Pimples are a natural part of growing up, but they are definitely not fun, at any age. They can be physically painful, and they can take a toll mentally or emotionally as well. It’s important to teach your kids not only how to treat them, but also how to prevent them in the first place and keep their skin healthy.
Parents can help by teach kids how to keep those pesky pimples at bay. I reached out to the folks at Ottilie & Lulu, mom-owned company offers a line of gentle, natural skin care solutions for teens and tweens, and they offered these skin care tips:
- Wash the face daily.
In teens and tweens, hormones are raging. This can cause oily, greasy skin, and if the face isn’t washed enough, this oil can build up in the pores, causing visible blemishes and pimples. Buy a gentle facial cleanser, and encourage your child to use it once in the morning (before putting on makeup) and once before bed.

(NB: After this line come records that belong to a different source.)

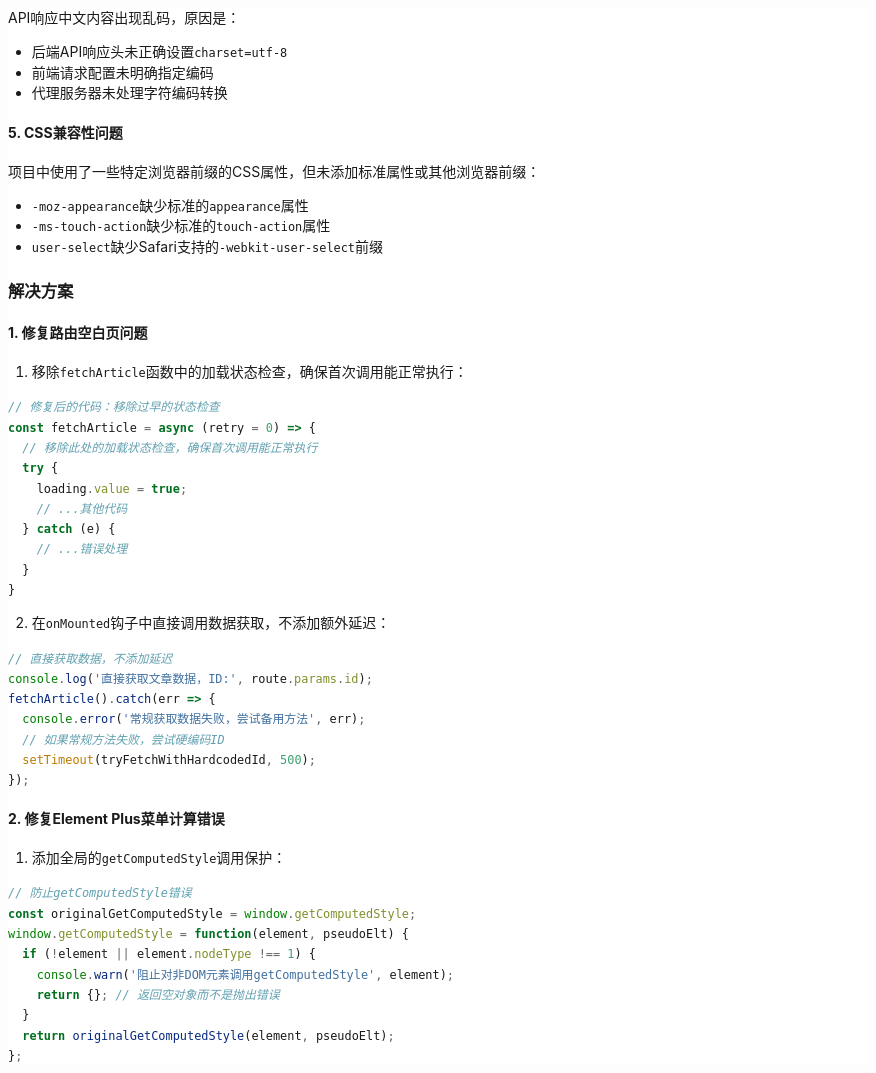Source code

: API响应中文内容出现乱码，原因是：

- 后端API响应头未正确设置`charset=utf-8`
- 前端请求配置未明确指定编码
- 代理服务器未处理字符编码转换

#### 5. CSS兼容性问题

项目中使用了一些特定浏览器前缀的CSS属性，但未添加标准属性或其他浏览器前缀：

- `-moz-appearance`缺少标准的`appearance`属性
- `-ms-touch-action`缺少标准的`touch-action`属性
- `user-select`缺少Safari支持的`-webkit-user-select`前缀

### 解决方案

#### 1. 修复路由空白页问题

1. 移除`fetchArticle`函数中的加载状态检查，确保首次调用能正常执行：

```javascript
// 修复后的代码：移除过早的状态检查
const fetchArticle = async (retry = 0) => {
  // 移除此处的加载状态检查，确保首次调用能正常执行
  try {
    loading.value = true;
    // ...其他代码
  } catch (e) {
    // ...错误处理
  }
}
```

2. 在`onMounted`钩子中直接调用数据获取，不添加额外延迟：

```javascript
// 直接获取数据，不添加延迟
console.log('直接获取文章数据，ID:', route.params.id);
fetchArticle().catch(err => {
  console.error('常规获取数据失败，尝试备用方法', err);
  // 如果常规方法失败，尝试硬编码ID
  setTimeout(tryFetchWithHardcodedId, 500);
});
```

#### 2. 修复Element Plus菜单计算错误

1. 添加全局的`getComputedStyle`调用保护：

```javascript
// 防止getComputedStyle错误
const originalGetComputedStyle = window.getComputedStyle;
window.getComputedStyle = function(element, pseudoElt) {
  if (!element || element.nodeType !== 1) {
    console.warn('阻止对非DOM元素调用getComputedStyle', element);
    return {}; // 返回空对象而不是抛出错误
  }
  return originalGetComputedStyle(element, pseudoElt);
};
```
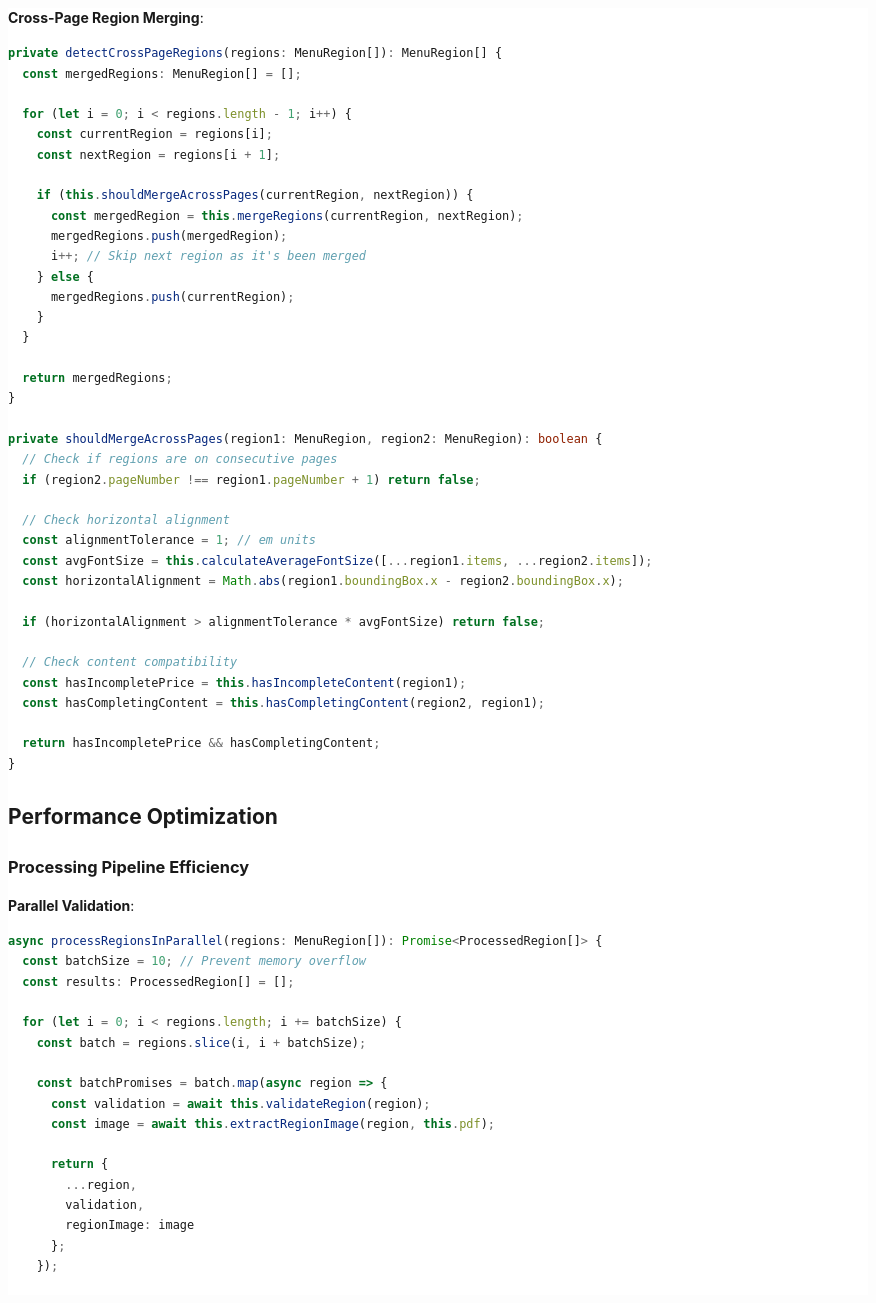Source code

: **Cross-Page Region Merging**:
```typescript
private detectCrossPageRegions(regions: MenuRegion[]): MenuRegion[] {
  const mergedRegions: MenuRegion[] = [];
  
  for (let i = 0; i < regions.length - 1; i++) {
    const currentRegion = regions[i];
    const nextRegion = regions[i + 1];
    
    if (this.shouldMergeAcrossPages(currentRegion, nextRegion)) {
      const mergedRegion = this.mergeRegions(currentRegion, nextRegion);
      mergedRegions.push(mergedRegion);
      i++; // Skip next region as it's been merged
    } else {
      mergedRegions.push(currentRegion);
    }
  }
  
  return mergedRegions;
}

private shouldMergeAcrossPages(region1: MenuRegion, region2: MenuRegion): boolean {
  // Check if regions are on consecutive pages
  if (region2.pageNumber !== region1.pageNumber + 1) return false;
  
  // Check horizontal alignment
  const alignmentTolerance = 1; // em units
  const avgFontSize = this.calculateAverageFontSize([...region1.items, ...region2.items]);
  const horizontalAlignment = Math.abs(region1.boundingBox.x - region2.boundingBox.x);
  
  if (horizontalAlignment > alignmentTolerance * avgFontSize) return false;
  
  // Check content compatibility
  const hasIncompletePrice = this.hasIncompleteContent(region1);
  const hasCompletingContent = this.hasCompletingContent(region2, region1);
  
  return hasIncompletePrice && hasCompletingContent;
}
```

## Performance Optimization

### Processing Pipeline Efficiency

**Parallel Validation**:
```typescript
async processRegionsInParallel(regions: MenuRegion[]): Promise<ProcessedRegion[]> {
  const batchSize = 10; // Prevent memory overflow
  const results: ProcessedRegion[] = [];
  
  for (let i = 0; i < regions.length; i += batchSize) {
    const batch = regions.slice(i, i + batchSize);
    
    const batchPromises = batch.map(async region => {
      const validation = await this.validateRegion(region);
      const image = await this.extractRegionImage(region, this.pdf);
      
      return {
        ...region,
        validation,
        regionImage: image
      };
    });
    
```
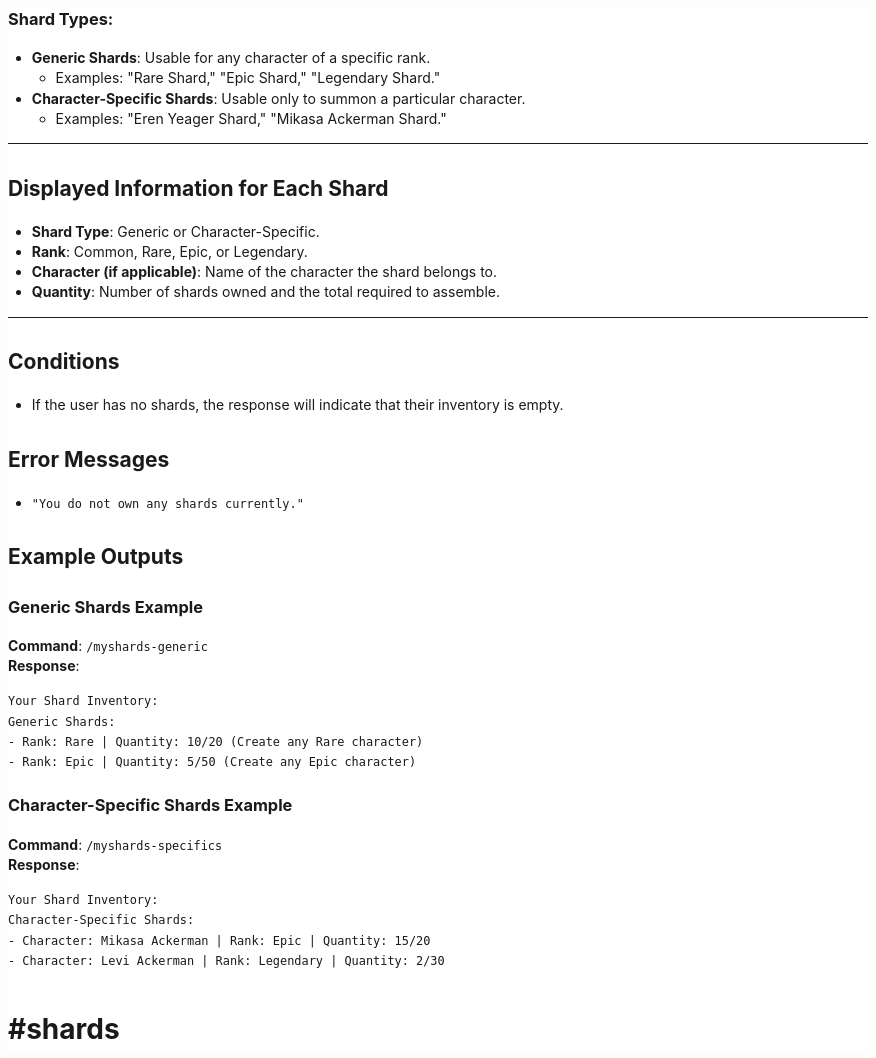 ### Shard Types:
- **Generic Shards**: Usable for any character of a specific rank.
  - Examples: "Rare Shard," "Epic Shard," "Legendary Shard."
- **Character-Specific Shards**: Usable only to summon a particular character.
  - Examples: "Eren Yeager Shard," "Mikasa Ackerman Shard."

---

## Displayed Information for Each Shard
- **Shard Type**: Generic or Character-Specific.
- **Rank**: Common, Rare, Epic, or Legendary.
- **Character (if applicable)**: Name of the character the shard belongs to.
- **Quantity**: Number of shards owned and the total required to assemble.

---

## Conditions
- If the user has no shards, the response will indicate that their inventory is empty.

## Error Messages
- `"You do not own any shards currently."`


## Example Outputs

### Generic Shards Example
**Command**: `/myshards-generic`  
**Response**:  

```plaintext
Your Shard Inventory:
Generic Shards:
- Rank: Rare | Quantity: 10/20 (Create any Rare character)
- Rank: Epic | Quantity: 5/50 (Create any Epic character)

```

### Character-Specific Shards Example

**Command**: `/myshards-specifics`  
**Response**:

```plaintext
Your Shard Inventory:
Character-Specific Shards:
- Character: Mikasa Ackerman | Rank: Epic | Quantity: 15/20
- Character: Levi Ackerman | Rank: Legendary | Quantity: 2/30

```

# #shards
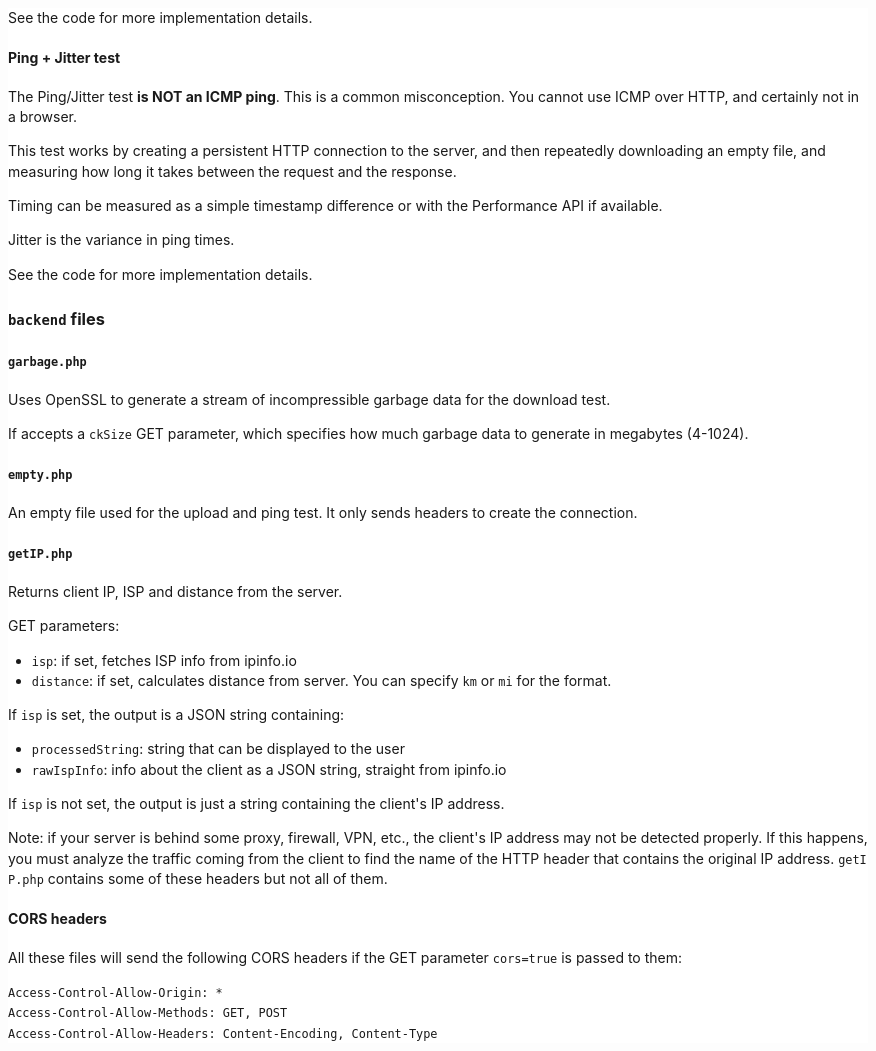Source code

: See the code for more implementation details.

#### Ping + Jitter test

The Ping/Jitter test __is NOT an ICMP ping__. This is a common misconception. You cannot use ICMP over HTTP, and certainly not in a browser.

This test works by creating a persistent HTTP connection to the server, and then repeatedly downloading an empty file, and measuring how long it takes between the request and the response.

Timing can be measured as a simple timestamp difference or with the Performance API if available.

Jitter is the variance in ping times.

See the code for more implementation details.

### `backend` files

#### `garbage.php`

Uses OpenSSL to generate a stream of incompressible garbage data for the download test.

If accepts a `ckSize` GET parameter, which specifies how much garbage data to generate in megabytes (4-1024).

#### `empty.php`

An empty file used for the upload and ping test. It only sends headers to create the connection.

#### `getIP.php`

Returns client IP, ISP and distance from the server.

GET parameters:

* `isp`: if set, fetches ISP info from ipinfo.io
* `distance`: if set, calculates distance from server. You can specify `km` or `mi` for the format.

If `isp` is set, the output is a JSON string containing:

* `processedString`: string that can be displayed to the user
* `rawIspInfo`: info about the client as a JSON string, straight from ipinfo.io

If `isp` is not set, the output is just a string containing the client's IP address.

Note: if your server is behind some proxy, firewall, VPN, etc., the client's IP address may not be detected properly. If this happens, you must analyze the traffic coming from the client to find the name of the HTTP header that contains the original IP address. `getIP.php` contains some of these headers but not all of them.

#### CORS headers

All these files will send the following CORS headers if the GET parameter `cors=true` is passed to them:

```
Access-Control-Allow-Origin: *
Access-Control-Allow-Methods: GET, POST
Access-Control-Allow-Headers: Content-Encoding, Content-Type
```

- Be diligent around the T-zone.
The T-zone is the danger zone when it comes to pimples. It’s the T-shaped area that includes the forehead, the bridge of the nose and the chin—areas that are particularly prone to acne. Give your child some handy, on-the-go facial wipes with guidance on how to wipe down the T-zone regularly—at least once or twice during the school day. It will do wonders for keeping pimples away.
- Keep hair clean.
This might sound unrelated, but dirty, oily hair can actually cause pimples, too—especially on the upper part of the forehead. Washing hair at least once a day can help prevent this. If your child plays sports or gets particularly sweaty during the day, encourage him or her to wear a sweatband or headband to keep that oily residue from touching the face.
In the event pimples do crop up, encourage your son or daughter to be gentle. Pinching, squeezing and popping are only going to irritate the skin more, and this can even make the acne look more noticeable and cause permanent scarring. In fact, my dermatologist urges kids to not pop pimples, ever.
When dealing with pimple, try a gentle spot treatment—one that has natural, calming ingredients and NO salicylic acid or benzoyl peroxide, which can dry out and further irritate delicate young skin. (I wish I had known that back when I was a kid!)
Teaching your child these guidelines early on will help promote healthy skin for many years to come, and help increase your child’s confidence so he or she can focus on what’s important: family, friends, learning, growing and having fun. That said, puberty can bring on a whole host of issues, and acne can be really problematic. If skin issues are impacting your child, don't be afraid to seek out help from a medical professional.